What the exercise asks:
How many lines of the data contain the word "SPORTS"? Give only that number.

The records:
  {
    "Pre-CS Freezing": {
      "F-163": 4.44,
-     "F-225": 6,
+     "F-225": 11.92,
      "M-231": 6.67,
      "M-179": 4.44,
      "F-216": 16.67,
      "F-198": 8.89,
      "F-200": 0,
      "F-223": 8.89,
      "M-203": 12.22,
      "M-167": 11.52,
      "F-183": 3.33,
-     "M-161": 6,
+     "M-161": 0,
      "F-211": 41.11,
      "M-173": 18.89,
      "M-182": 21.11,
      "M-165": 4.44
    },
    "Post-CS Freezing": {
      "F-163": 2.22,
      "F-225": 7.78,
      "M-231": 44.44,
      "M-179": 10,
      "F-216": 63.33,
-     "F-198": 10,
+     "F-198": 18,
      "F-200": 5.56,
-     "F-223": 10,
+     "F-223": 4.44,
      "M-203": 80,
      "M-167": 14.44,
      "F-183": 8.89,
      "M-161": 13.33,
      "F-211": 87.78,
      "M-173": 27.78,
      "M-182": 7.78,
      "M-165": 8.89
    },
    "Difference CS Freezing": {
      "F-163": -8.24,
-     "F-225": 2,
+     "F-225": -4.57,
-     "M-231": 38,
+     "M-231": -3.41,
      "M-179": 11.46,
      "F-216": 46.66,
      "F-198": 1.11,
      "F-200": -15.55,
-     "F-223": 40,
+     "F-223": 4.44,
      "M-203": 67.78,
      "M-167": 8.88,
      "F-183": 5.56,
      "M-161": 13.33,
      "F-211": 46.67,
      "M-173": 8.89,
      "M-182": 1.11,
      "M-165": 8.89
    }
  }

---

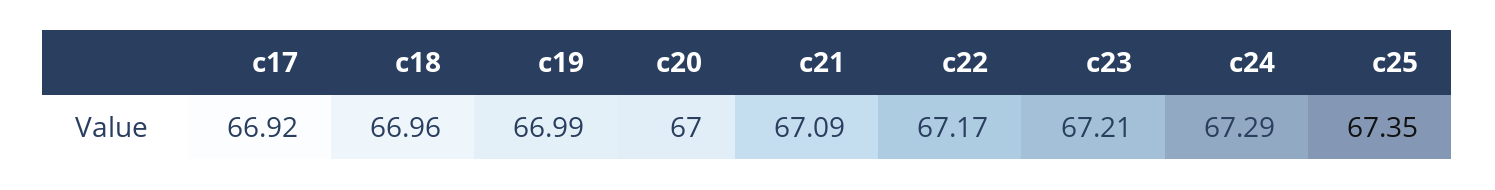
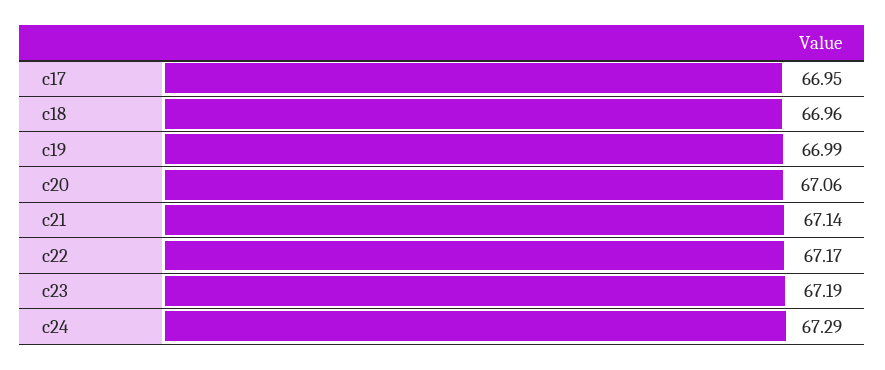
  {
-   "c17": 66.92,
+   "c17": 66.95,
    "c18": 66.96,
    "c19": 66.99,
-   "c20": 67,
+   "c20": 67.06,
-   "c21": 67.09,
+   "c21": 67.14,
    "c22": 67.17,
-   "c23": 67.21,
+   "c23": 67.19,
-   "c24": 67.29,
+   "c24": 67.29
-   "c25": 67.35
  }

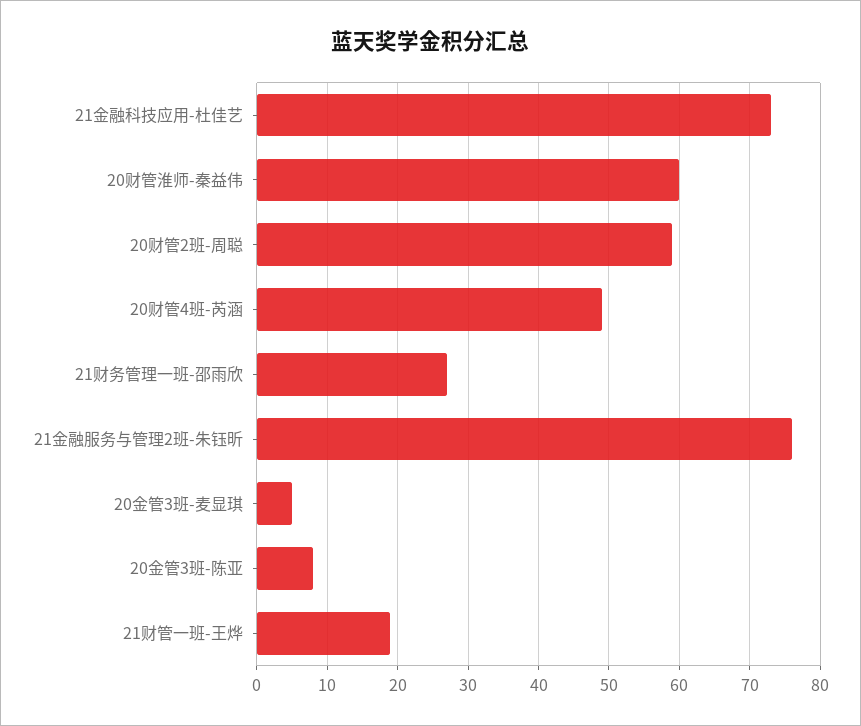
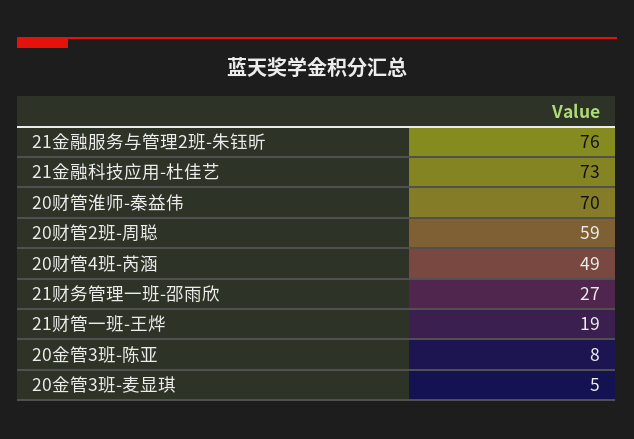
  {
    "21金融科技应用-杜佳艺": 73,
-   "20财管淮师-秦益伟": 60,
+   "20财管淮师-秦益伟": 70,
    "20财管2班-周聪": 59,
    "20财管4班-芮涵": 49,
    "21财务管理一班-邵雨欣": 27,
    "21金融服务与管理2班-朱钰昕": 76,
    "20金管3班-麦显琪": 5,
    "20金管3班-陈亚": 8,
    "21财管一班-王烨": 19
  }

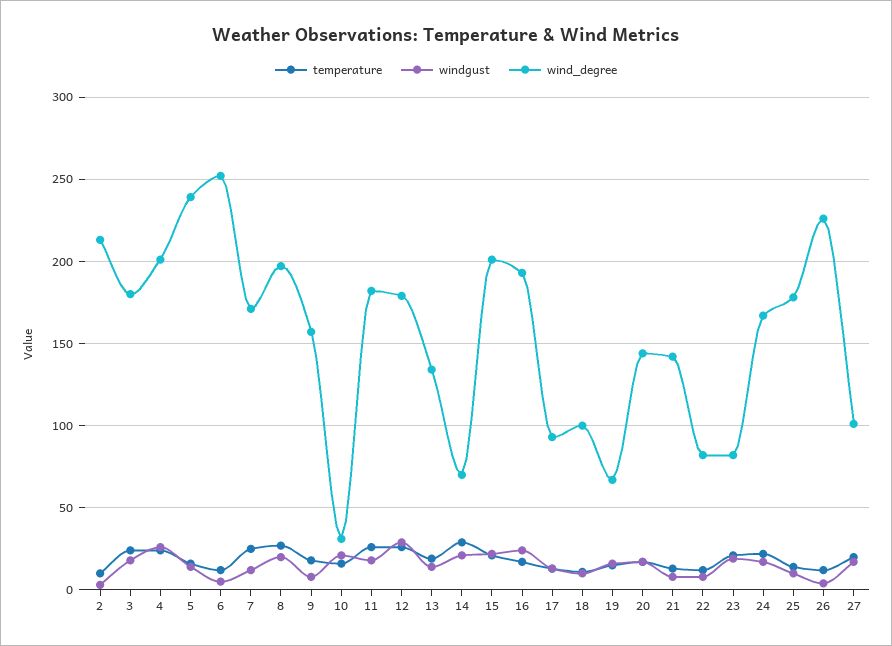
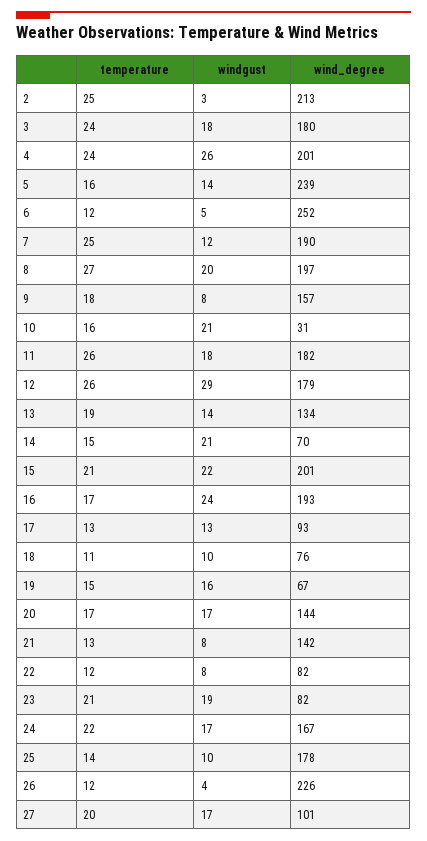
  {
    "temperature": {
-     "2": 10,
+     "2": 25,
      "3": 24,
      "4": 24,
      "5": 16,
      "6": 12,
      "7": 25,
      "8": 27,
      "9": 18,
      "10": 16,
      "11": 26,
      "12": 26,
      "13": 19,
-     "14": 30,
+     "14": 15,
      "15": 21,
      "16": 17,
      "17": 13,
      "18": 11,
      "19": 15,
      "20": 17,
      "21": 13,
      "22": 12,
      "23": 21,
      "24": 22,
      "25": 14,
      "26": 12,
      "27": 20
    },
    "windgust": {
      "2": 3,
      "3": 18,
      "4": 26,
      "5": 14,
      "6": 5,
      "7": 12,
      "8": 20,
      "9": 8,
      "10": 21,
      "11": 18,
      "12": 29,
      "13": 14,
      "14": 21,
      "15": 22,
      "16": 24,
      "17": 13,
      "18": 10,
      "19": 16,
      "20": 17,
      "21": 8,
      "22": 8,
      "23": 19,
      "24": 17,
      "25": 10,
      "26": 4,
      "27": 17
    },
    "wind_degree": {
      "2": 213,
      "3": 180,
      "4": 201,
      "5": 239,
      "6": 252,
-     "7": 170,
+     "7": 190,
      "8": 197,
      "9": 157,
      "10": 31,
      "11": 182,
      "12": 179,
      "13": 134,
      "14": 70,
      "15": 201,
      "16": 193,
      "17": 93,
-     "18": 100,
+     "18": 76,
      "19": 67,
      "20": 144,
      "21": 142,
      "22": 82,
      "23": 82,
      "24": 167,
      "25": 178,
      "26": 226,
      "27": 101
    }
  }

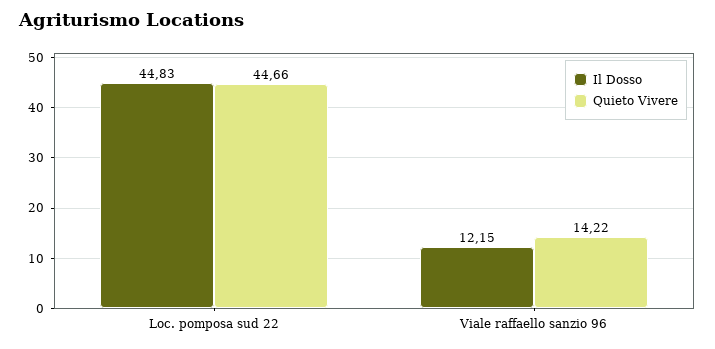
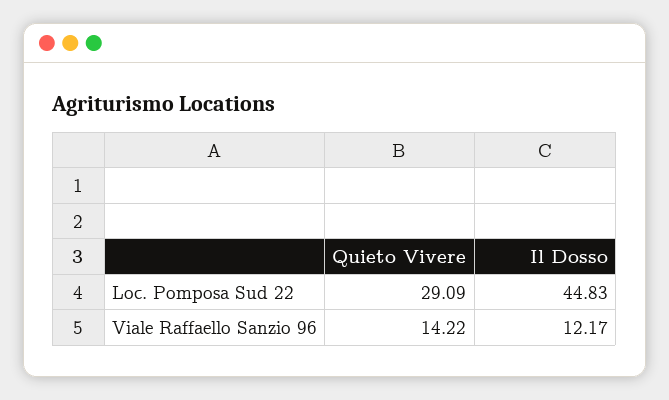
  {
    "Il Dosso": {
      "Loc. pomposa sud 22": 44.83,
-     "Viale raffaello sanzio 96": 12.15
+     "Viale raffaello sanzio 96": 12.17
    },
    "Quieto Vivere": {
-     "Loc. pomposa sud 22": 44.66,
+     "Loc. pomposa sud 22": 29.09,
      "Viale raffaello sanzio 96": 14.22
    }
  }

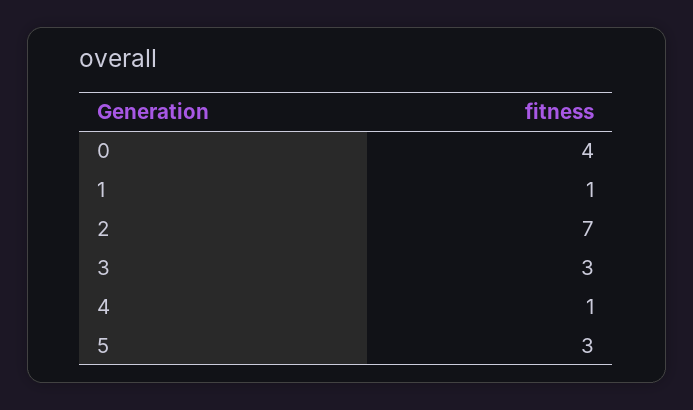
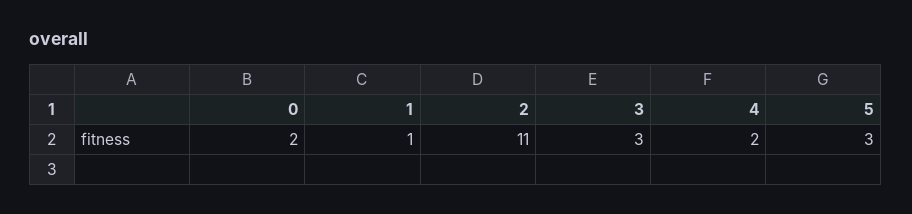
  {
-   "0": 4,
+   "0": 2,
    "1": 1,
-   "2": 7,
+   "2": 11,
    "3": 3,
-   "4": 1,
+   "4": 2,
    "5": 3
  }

...

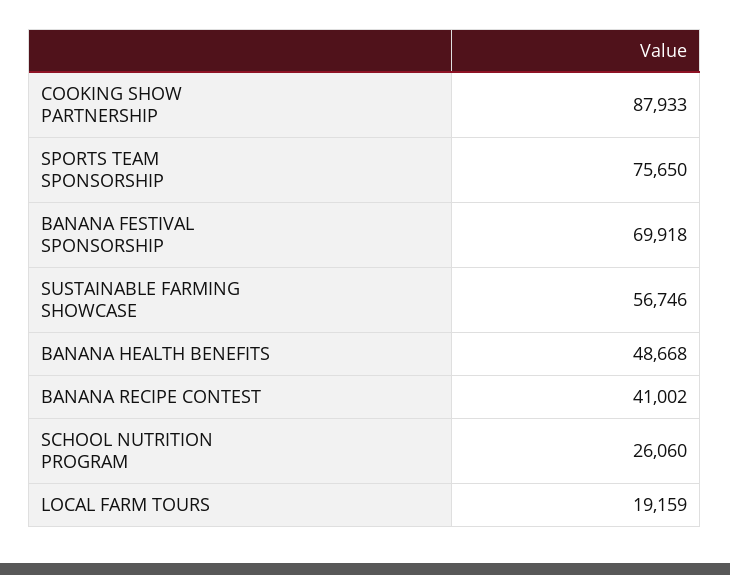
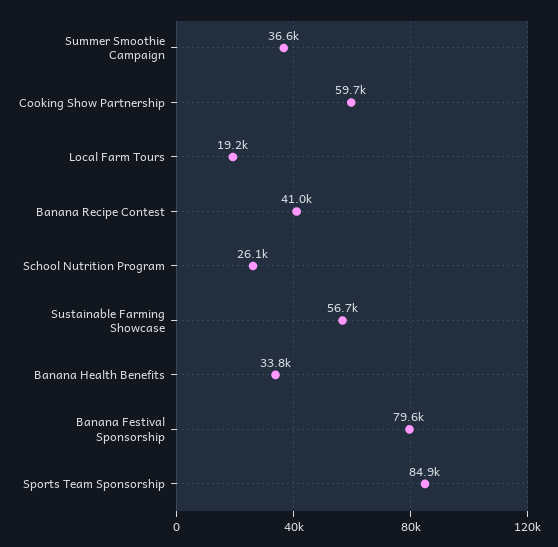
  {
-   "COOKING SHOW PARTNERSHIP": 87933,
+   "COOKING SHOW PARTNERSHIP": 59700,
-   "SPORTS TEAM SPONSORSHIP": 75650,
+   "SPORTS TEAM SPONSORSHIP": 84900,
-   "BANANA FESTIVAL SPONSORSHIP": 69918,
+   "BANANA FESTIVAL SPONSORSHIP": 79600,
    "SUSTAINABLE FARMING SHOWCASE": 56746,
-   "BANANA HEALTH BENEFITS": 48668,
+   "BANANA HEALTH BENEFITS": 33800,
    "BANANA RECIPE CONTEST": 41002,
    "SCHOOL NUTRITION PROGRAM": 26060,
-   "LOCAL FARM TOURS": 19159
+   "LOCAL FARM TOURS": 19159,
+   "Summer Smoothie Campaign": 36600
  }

Result:
2